Section: 5.13.3  [lex.ccon]     Status: CD2     Submitter: Alisdair Meredith     Date: 7 July, 2009

[Voted into WP at October, 2009 meeting.]

According to 5.13.3 [lex.ccon] paragraph 2,

A character literal that begins with the letter L, such as L'x', is a wide-character literal. A wide-character literal has type wchar_t. The value of a wide-character literal containing a single c-char has value equal to the numerical value of the encoding of the c-char in the execution wide-character set.

A c-char that is a universal character name might, when translated to the execution character set, result in a multi-character sequence that is larger than can be represented in a wchar_t. There is wording that prevents this in char16_t literals, but not for wchar_t literals. This seems undesirable.

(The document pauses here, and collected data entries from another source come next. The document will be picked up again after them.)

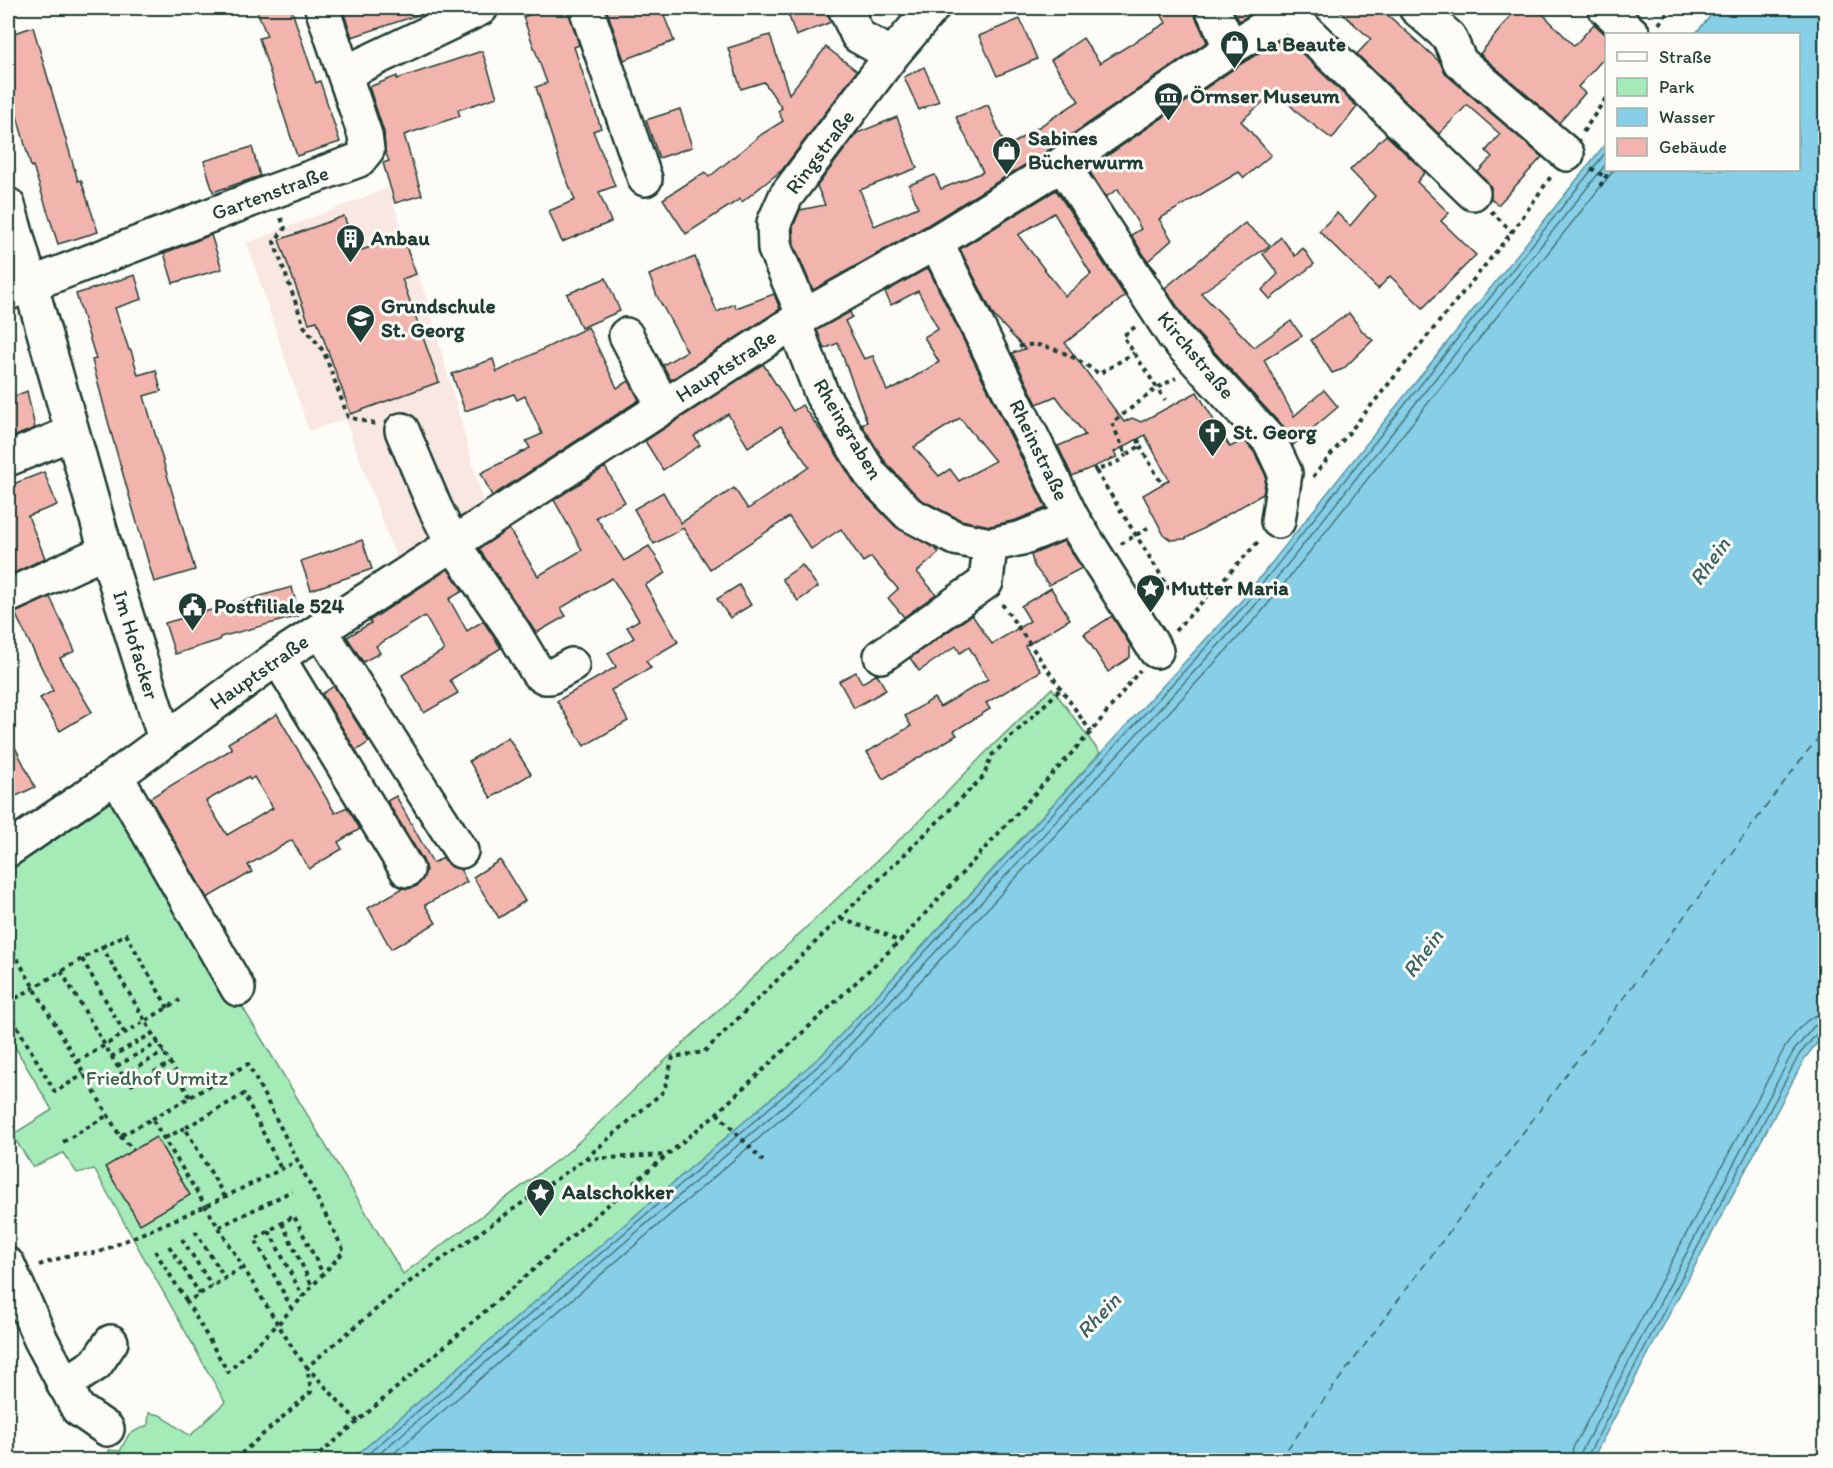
<svg xmlns="http://www.w3.org/2000/svg" width="1833" height="1468" font-family="Itim,sans-serif">
<style>
.built{fill:#f9e7e1}
.green{fill:#a5ebb7;stroke:#629476;stroke-width:1.5}
.water{fill:#86cfe7;stroke:#5d959f;stroke-width:1.5}
.lines{fill:none;stroke-linecap:round;stroke-linejoin:round}
.shore{stroke:#48777c;stroke-width:1.5}
.ferry{stroke:#396261;stroke-width:1.5;stroke-dasharray:8 6;stroke-linecap:butt}
.building{fill:#f1b5ae;stroke:#1f3d34;stroke-width:1.5;fill-rule:evenodd}
.minor-casing{stroke:#1f3d34;stroke-width:38}
.path{stroke:#1f3d34;stroke-width:4;stroke-dasharray:4.5 4.5;stroke-linecap:butt}
.minor{stroke:#fdfcf7;stroke-width:33}
.labels{text-anchor:middle;stroke-width:6;stroke-linejoin:round;paint-order:stroke}
.poi-label{font-size:21px;font-weight:bold;fill:#1f3d34;stroke:#fdfcf7;text-anchor:start}
.street-label{font-size:21px;fill:#1f3d34;stroke:#fdfcf7}
.park-label{font-size:21px;fill:#3a604e;stroke:#fdfcf7}
.water-label{font-size:22px;font-style:italic;fill:#396261;stroke:#fdfcf7}
</style>
<rect width="100%" height="100%" fill="#fdfcf7"/>
<filter id="ink" filterUnits="userSpaceOnUse"><feTurbulence type="fractalNoise" baseFrequency=".0167" numOctaves="2"/><feDisplacementMap in="SourceGraphic" scale="12" xChannelSelector="R" yChannelSelector="G"/><feConvolveMatrix kernelMatrix="1 2 1 2 8 2 1 2 1" color-interpolation-filters="sRGB"/></filter>
<g filter="url(#ink)">
<path class="built" d="M388,188l39,112 58,208 -89,50 -51,-139 -36,12 -62,-188z"/>
<path class="green" d="M1052,688l48,65 -278,302 -471,405h-242v-10l11,1 9,-17 19,-9 1,-12 11,2 30,21 35,-34 -131,-233 -17,4 -14,-20 -30,14 -21,-32 40,-25 -44,-75v-165l107,-75 288,479 165,-122 350,-330 70,-72z"/>
<path class="water" d="M1717,8h108v1025l-20,25 -213,402h-1241l471,-405 420,-455 364,-457v27h192v-136h-103z"/>
<g class="lines">
<g class="shore">
<path d="M361,1460l465,-401 420,-455 360,-452"/>
<path d="M372,1460l460,-396 420,-455 354,-445"/>
<path d="M386,1460l452,-390 421,-455 355,-445"/>
<path d="M1571,1460l2,-12 212,-401c11,-14 22,-33 41,-34"/>
<path d="M1580,1460l1,-8 212,-400 21,-26 12,-4"/>
<path d="M1587,1460l1,-5 211,-400 20,-24 7,-2"/>
</g>
<path class="ferry" d="M1279,1460l527,-707 20,-24"/>
</g>
<g class="building">
<path d="M256,8h35l25,75 4,-2 20,61 -43,14 -38,-118 8,-2z"/>
<path d="M342,8h91v2l-81,27z"/>
<path d="M549,8h19l11,37 -5,2 27,81 -8,3 22,55 -16,6 12,30 -49,20 -13,-31 26,-11 -15,-37 -24,-76 11,-4 -24,-66z"/>
<path d="M606,8h55l13,33 -50,19z"/>
<path d="M797,8h29l5,14 -35,14 -9,-25z"/>
<path d="M1158,8h35l2,8 12,26 -155,106 -126,78 -113,64 -19,-45 -1,-18 7,-17 25,-5 -8,-19 40,-53 40,-16 20,51 -57,22 14,36 44,-19 -9,-22 26,-10 6,14 42,-17 -27,-55 32,-12 18,43 73,-47 -28,-41 32,-22 17,25 66,-40z"/>
<path d="M1233,8h28l-22,13z"/>
<path d="M1336,8h44l60,54 8,14 94,81 -44,48 -7,-6v-12l-13,-15 14,-15 -6,-6 14,-17 -33,-29 -28,29 -82,-80 14,-15z"/>
<path d="M1517,8h20l37,38 20,-22 12,11v21l-28,31 7,6 -26,30 -79,-69z"/>
<path d="M1020,19l17,40 -40,17 -18,-40z"/>
<path d="M33,27l45,154 3,-1 17,52 -40,12 -25,-78 -2,1 -23,-84v-48z"/>
<path d="M770,35l19,59 37,-47 31,24 -75,99 -40,32 -2,-3 -54,35 -23,-35 42,-27 4,5 53,-43 21,-13 -5,-10 4,-3 -18,-26 -23,7 -13,-41z"/>
<path d="M1285,37l72,70 -25,32 -33,-25 -23,-23 -35,30 30,34 -27,23 -5,-6 -80,47 13,21 -24,21 8,10 -1,1 -24,-37 10,-6 -23,-40 -12,8 -18,-28 153,-105z"/>
<path d="M482,51l15,46 -39,13 2,6 -56,19 18,60 -27,8 -12,-40 6,-2 -4,-10 -1,-19 -15,-45 28,-11v3z"/>
<path d="M924,67l15,34 -20,9 -15,-33z"/>
<path d="M680,109l12,38 -33,11 -13,-38z"/>
<path d="M1386,135l39,37 -8,10 32,31 -8,8 35,34 -53,53 -33,-32 -12,13 -59,-58 18,-18 13,13 25,-30 -25,-26z"/>
<path d="M252,147l8,29 -47,16 -9,-31z"/>
<path d="M1056,190l69,106 -60,47 59,79 8,-4 9,4 56,-30 33,55 14,-7 10,12 12,24 -3,18 -78,45 -14,1 -7,-5 -21,-40 26,-15 -24,-45 -31,17 3,5 -45,19 -14,-30 27,-11 -29,-39 -19,8 -25,-51 13,-4 -31,-33 -34,-67zM1054,213l37,61 -26,22 -47,-61z"/>
<path d="M344,216l12,36 46,-16 14,38 -14,5 37,103 -88,32 -34,-93 -8,2 -30,-83z"/>
<path d="M1245,223l25,22 -69,48 53,54 37,-26 11,15 -38,24 30,56 30,-26 14,17 -45,38 -9,-17 -95,-104 -24,-36z"/>
<path d="M211,235l11,34 -49,14 -9,-30z"/>
<path d="M1281,237l14,19 8,-8 11,16 -44,35 -8,-9 16,-16 -15,-20z"/>
<path d="M695,257l22,55 17,-8 2,4 38,-14 6,15 -109,71 -8,-15 24,-14 -30,-55 -8,-21z"/>
<path d="M928,268l118,240 -30,12 -26,6 -29,-6 -41,-21 -34,-36 -24,-38 5,-3 -29,-79 -14,6 -7,-19 33,-18 2,5 -7,4 19,38 9,-3 14,35 6,-3 1,1 45,-27 -15,-25 14,-8 -20,-38 -27,14 -6,-13zM960,418l35,43 -36,20 -9,-12 -11,7 -25,-29z"/>
<path d="M135,275l7,24 -27,9 14,42h2l7,25 18,-5 5,21 -17,5 51,174 -41,12 -44,-153 -18,-69 4,-1 -20,-65z"/>
<path d="M606,278l14,33 -39,17 -14,-34z"/>
<path d="M1349,313l14,19 10,8 -30,29 -11,4 -21,-33z"/>
<path d="M588,327l29,61 12,-7 10,19 -147,96 -11,-23 49,-25 -4,-7 16,-7 -17,-38 -8,4 -3,-6 -49,17 -13,-37 41,-15 4,13z"/>
<path d="M763,364l30,47 9,-6 28,39 28,44 38,39 40,22 3,4 -22,19 19,22 -32,23 -16,-19 10,-9 -27,-32 -8,5 -22,-33 -30,20 -22,-32 -79,52 -27,-41 -29,16 -20,-35 29,-17 18,31 53,-35 14,21 61,-42 -28,-41 -33,21 -20,-33 -34,22 6,9 -37,25 -18,-29z"/>
<path d="M27,391l8,37 -27,11v-40z"/>
<path d="M605,467l20,35 -29,15 28,44 25,-15 17,27 -21,12 33,57 -32,19 5,7 -40,22 17,31 -44,25 -27,-45 59,-34 -8,-14 26,-15 -7,-11 12,-7 -27,-42 -51,30 5,8 -30,17 -57,-84 30,-20 29,47 44,-26 -28,-50z"/>
<path d="M44,472l13,33 -29,11 17,42 -37,18v-90z"/>
<path d="M362,540l10,29 -61,21 -10,-29z"/>
<path d="M1064,541l18,27 -33,17 -15,-19 -3,-11z"/>
<path d="M802,565l16,22 -20,14 -16,-22z"/>
<path d="M448,569l15,22 -14,8 18,32 16,-10 18,27 -51,32 8,13 -34,20 -22,-38 42,-25 -19,-34 -49,30 4,7 -17,9 -16,-25 24,-14 -2,-2z"/>
<path d="M739,585l12,20 -21,13 -13,-19z"/>
<path d="M292,587l7,29 -79,21v3l-45,14 -10,-31z"/>
<path d="M1051,588l19,31 -45,27 16,25 -55,32 4,6 -36,22 3,4 -74,44 -16,-27 44,-26 -6,-10 29,-18 6,9 48,-28 -19,-32 -9,6 -4,-7 -37,25 -9,-13 62,-43 20,29 38,-23 -9,-15z"/>
<path d="M50,597l25,54 -15,7 32,54 -32,19 -20,-33 13,-7 -38,-78z"/>
<path d="M1112,616l18,29v12l-22,15 -24,-38z"/>
<path d="M856,672l6,11 15,-9 9,16 -32,18 -15,-27z"/>
<path d="M334,686l35,56 -13,9 -34,-57z"/>
<path d="M277,714l58,99 12,-6 13,22 -22,13 4,7 -33,20 -17,-29 -44,25 4,7 -45,26 -57,-100 82,-49 -4,-6zM248,777l2,3 4,-3 19,31 -46,27 -21,-34z"/>
<path d="M8,733l27,54 -27,13z"/>
<path d="M508,737l23,37 -40,24 -22,-37z"/>
<path d="M396,796l37,67 10,-5 9,9 8,2 7,13 -42,23 11,18 -45,26 -23,-41 35,-20 5,1 9,-3 6,-7 3,-9 -3,-10 -36,-59z"/>
<path d="M500,860l25,41 -26,17 -26,-41z"/>
<path d="M156,1137l34,58 -50,29 -35,-57z"/>
</g>
<g class="lines">
<defs>
<g id="minor">
<path d="M586,8l59,171"/>
<path d="M845,8l13,28 34,19"/>
<path d="M1212,8l19,40"/>
<path d="M1416,8l33,29 11,25 107,92"/>
<path d="M1605,8l28,26"/>
<path d="M1288,13l185,180"/>
<path d="M345,73l136,-65"/>
<path d="M1062,164l112,172 96,105 15,32 -7,48"/>
<path d="M8,205l98,346 59,188"/>
<path d="M936,242l136,276 84,133"/>
<path d="M8,293l263,-101 88,-32 8,-10 -2,-15 -43,-127"/>
<path d="M804,316l-29,-67 -1,-26 12,-27 106,-141 40,-47"/>
<path d="M794,322l28,73 49,80 38,39 46,24 35,7 32,-7 50,-20"/>
<path d="M626,335l37,71"/>
<path d="M402,430l33,78 18,36 60,87 25,42 7,4h5l22,-12"/>
<path d="M8,459l64,-26"/>
<path d="M8,596l98,-45"/>
<path d="M320,630l141,221"/>
<path d="M881,656l105,-74 4,-37"/>
<path d="M278,658l129,212"/>
<path d="M116,776l122,213"/>
<path d="M8,850l108,-74 158,-116 520,-338 142,-80 126,-78 169,-116 65,-40"/>
<path d="M8,1265l33,75 37,69 29,20"/>
<path d="M64,1385l32,-21 15,-22"/>
</g>
</defs>
<use href="#minor" class="minor-casing"/>
<g class="path">
<path d="M1659,24l12,-16"/>
<path d="M1583,132l23,-34"/>
<path d="M1591,168l14,9"/>
<path d="M1600,186l10,-16"/>
<path d="M1491,211l21,21"/>
<path d="M281,218l4,10 -11,14 30,84 20,26 24,65 27,7"/>
<path d="M1135,327l-12,9 42,64"/>
<path d="M1019,347c24,-9 60,12 80,27l35,-21"/>
<path d="M1138,439l2,7 -14,9 -14,-32 45,-35 19,-10"/>
<path d="M1140,446l22,38"/>
<path d="M1094,467l2,4 23,-10 7,-6"/>
<path d="M1096,471l74,119"/>
<path d="M1313,477l199,-245 40,-57"/>
<path d="M1121,544l30,-18"/>
<path d="M1002,604l89,128"/>
<path d="M1175,631l85,-91"/>
<path d="M841,919l44,15 14,8"/>
<path d="M8,943l112,193 32,-17 143,233 12,15 4,25 -77,68"/>
<path d="M102,947l24,-13 42,74"/>
<path d="M82,959l43,75"/>
<path d="M61,971l68,115 42,-23"/>
<path d="M8,1003l94,-56 88,150"/>
<path d="M8,1011l47,81 29,-18"/>
<path d="M111,1057l42,-24"/>
<path d="M77,1062l103,-62"/>
<path d="M117,1066l42,-24"/>
<path d="M123,1075l41,-23"/>
<path d="M717,1113l46,48"/>
<path d="M152,1119l96,-55 96,187 -66,73 -50,48 -41,-70 56,-35"/>
<path d="M120,1136l14,14"/>
<path d="M165,1138l20,-10"/>
<path d="M63,1142l45,-27"/>
<path d="M586,1159l80,-4"/>
<path d="M225,1197l-40,-69 59,-34 37,75"/>
<path d="M282,1223l30,63"/>
<path d="M219,1227l73,-36"/>
<path d="M195,1231l30,47"/>
<path d="M269,1231l34,66"/>
<path d="M182,1239l30,47"/>
<path d="M169,1246l31,48"/>
<path d="M155,1251l32,51"/>
<path d="M39,1265l34,-11 24,-1 109,-47 92,-45"/>
<path d="M292,1309l-37,-70 39,-23 29,58"/>
<path d="M358,1422l-51,-55 98,-82 180,-126 79,-68 9,-34 31,-5 280,-276 7,-20 70,-67"/>
<path d="M313,1460l303,-262 101,-85 184,-173 190,-208 49,-62"/>
</g>
<use href="#minor" class="minor"/>
</g>
</g>
<defs>
<symbol id="shop-pin" viewBox="-11 -11 22 30"><path d="M0 17L-7.5 6A9.5 9.5 0 1 1 7.5 6Z" fill="#1f3d34" stroke="#fdfcf7"/><path d="M-5-2.5h2.3a2.7 3.5 0 0 1 5.4 0H5L5.5 6h-11ZM-1.5-2.5h3a1.5 2.3 0 0 0-3 0Z" fill="#fff"/></symbol>
<symbol id="museum-pin" viewBox="-11 -11 22 30"><path d="M0 17L-7.5 6A9.5 9.5 0 1 1 7.5 6Z" fill="#1f3d34" stroke="#fdfcf7"/><path d="M0-6L6-3V-2H-6V-3ZM-5-1h2V3h-2ZM-1-1h2V3h-2ZM3-1h2V3H3ZM-6 4H6V6H-6Z" fill="#fff"/></symbol>
<symbol id="building-pin" viewBox="-11 -11 22 30"><path d="M0 17L-7.5 6A9.5 9.5 0 1 1 7.5 6Z" fill="#1f3d34" stroke="#fdfcf7"/><path d="M-4-6H4V6H1V3H-1V6H-4ZM-2.5-4.3h1.7v1.8h-1.7ZM.8-4.3h1.7v1.8H.8ZM-2.5-1h1.7V.8h-1.7ZM.8-1h1.7V.8H.8Z" fill="#fff"/></symbol>
<symbol id="school-pin" viewBox="-11 -11 22 30"><path d="M0 17L-7.5 6A9.5 9.5 0 1 1 7.5 6Z" fill="#1f3d34" stroke="#fdfcf7"/><path d="M0-5L7-2L0 1L-7-2ZM-4 1L0 2.5L4 1V4Q0 6-4 4Z" fill="#fff"/></symbol>
<symbol id="church-pin" viewBox="-11 -11 22 30"><path d="M0 17L-7.5 6A9.5 9.5 0 1 1 7.5 6Z" fill="#1f3d34" stroke="#fdfcf7"/><path d="M-1.2-6h2.4v3.5h3.3v2.4h-3.3V6h-2.4V-.1h-3.3v-2.4h3.3Z" fill="#fff"/></symbol>
<symbol id="sight-pin" viewBox="-11 -11 22 30"><path d="M0 17L-7.5 6A9.5 9.5 0 1 1 7.5 6Z" fill="#1f3d34" stroke="#fdfcf7"/><path d="M0-6L1.8-2.2L6-1.7L2.9 1.2L3.7 5.4L0 3.3L-3.7 5.4L-2.9 1.2L-6-1.7L-1.8-2.2Z" fill="#fff"/></symbol>
<symbol id="civic-pin" viewBox="-11 -11 22 30"><path d="M0 17L-7.5 6A9.5 9.5 0 1 1 7.5 6Z" fill="#1f3d34" stroke="#fdfcf7"/><path d="M-.6-6.5H3V-4.5H.6V-3L4-1V1h2V6H-6V1h2V-1L-.6-3ZM-1.2 2.5V6h2.4V2.5Z" fill="#fff"/></symbol>
</defs>
<g fill-rule="evenodd">
<use href="#shop-pin" x="1218" y="28" width="33" height="45"/>
<use href="#museum-pin" x="1152" y="80" width="33" height="45"/>
<use href="#shop-pin" x="990" y="134" width="33" height="45"/>
<use href="#building-pin" x="334" y="222" width="33" height="45"/>
<use href="#school-pin" x="344" y="302" width="33" height="45"/>
<use href="#church-pin" x="1196" y="416" width="33" height="45"/>
<use href="#sight-pin" x="1134" y="572" width="33" height="45"/>
<use href="#civic-pin" x="176" y="590" width="33" height="45"/>
<use href="#sight-pin" x="524" y="1176" width="33" height="45"/>
</g>
<g class="labels">
<g class="poi-label">
<text x="1256" y="51">La Beaute</text>
<text x="1190" y="103">Örmser Museum</text>
<text x="1028" y="145">Sabines<tspan x="1028" dy="24">Bücherwurm</tspan></text>
<text x="371" y="245">Anbau</text>
<text x="381" y="313">Grundschule<tspan x="381" dy="24">St. Georg</tspan></text>
<text x="1233" y="439">St. Georg</text>
<text x="1171" y="595">Mutter Maria</text>
<text x="214" y="613">Postfiliale 524</text>
<text x="562" y="1199">Aalschokker</text>
</g>
<g class="street-label">
<text transform="translate(820 152) rotate(-53)" y="7">Ringstraße</text>
<text transform="translate(270 193) rotate(-20)" y="7">Gartenstraße</text>
<text transform="translate(1196 355) rotate(50)" y="7">Kirchstraße</text>
<text transform="translate(726 366) rotate(-33)" y="7">Hauptstraße</text>
<text transform="translate(848 429) rotate(59)" y="7">Rheingraben</text>
<text transform="translate(1039 450) rotate(64)" y="7">Rheinstraße</text>
<text transform="translate(136 645) rotate(73)" y="7">Im Hofacker</text>
<text transform="translate(259 672) rotate(-35)" y="7">Hauptstraße</text>
</g>
<g class="park-label">
<text x="157" y="1085">Friedhof Urmitz</text>
</g>
<g class="water-label">
<text transform="translate(1709 561) rotate(-54)" y="8">Rhein</text>
<text transform="translate(1422 953) rotate(-54)" y="8">Rhein</text>
<text transform="translate(1098 1315) rotate(-47)" y="8">Rhein</text>
</g>
</g>
<rect width="1833" height="1468" fill="none" stroke="#fdfcf7" stroke-width="30"/>
<rect x="15" y="15" width="1803" height="1438" fill="none" stroke="#1f3d34" stroke-width="2" filter="url(#ink)"/>
<rect x="1605" y="33" width="195" height="138" fill="#fdfcf7" stroke="#a4b0a9" stroke-width="1.5"/>
<rect x="1617" y="52" width="30" height="9" fill="#fdfcf7" stroke="#a4b0a9" stroke-width="1.5"/>
<text x="1659" y="63" font-size="18" fill="#1f3d34">Straße</text>
<rect x="1617" y="78" width="30" height="18" fill="#a5ebb7" stroke="#a4b0a9" stroke-width="1.5"/>
<text x="1659" y="93" font-size="18" fill="#1f3d34">Park</text>
<rect x="1617" y="108" width="30" height="18" fill="#86cfe7" stroke="#a4b0a9" stroke-width="1.5"/>
<text x="1659" y="123" font-size="18" fill="#1f3d34">Wasser</text>
<rect x="1617" y="138" width="30" height="18" fill="#f1b5ae" stroke="#a4b0a9" stroke-width="1.5"/>
<text x="1659" y="153" font-size="18" fill="#1f3d34">Gebäude</text>
</svg>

Proposed resolution (July, 2009):

  1. Change 5.13.3 [lex.ccon] paragraph 2 as follows:

  2. ...The value of a wide-character literal containing a single c-char has value equal to the numerical value of the encoding of the c-char in the execution wide-character set, unless the c-char has no representation in the execution wide-character set, in which case the value is implementation-defined. [Note: The type wchar_t is able to represent all members of the execution wide-character set, see 6.8.2 [basic.fundamental]. —end note]. The value of a wide-character literal containing multiple c-chars is implementation-defined.
  3. Change 5.13.3 [lex.ccon] paragraph 5 as follows:

  4. A universal-character-name is translated to the encoding, in the appropriate execution character set, of the character named...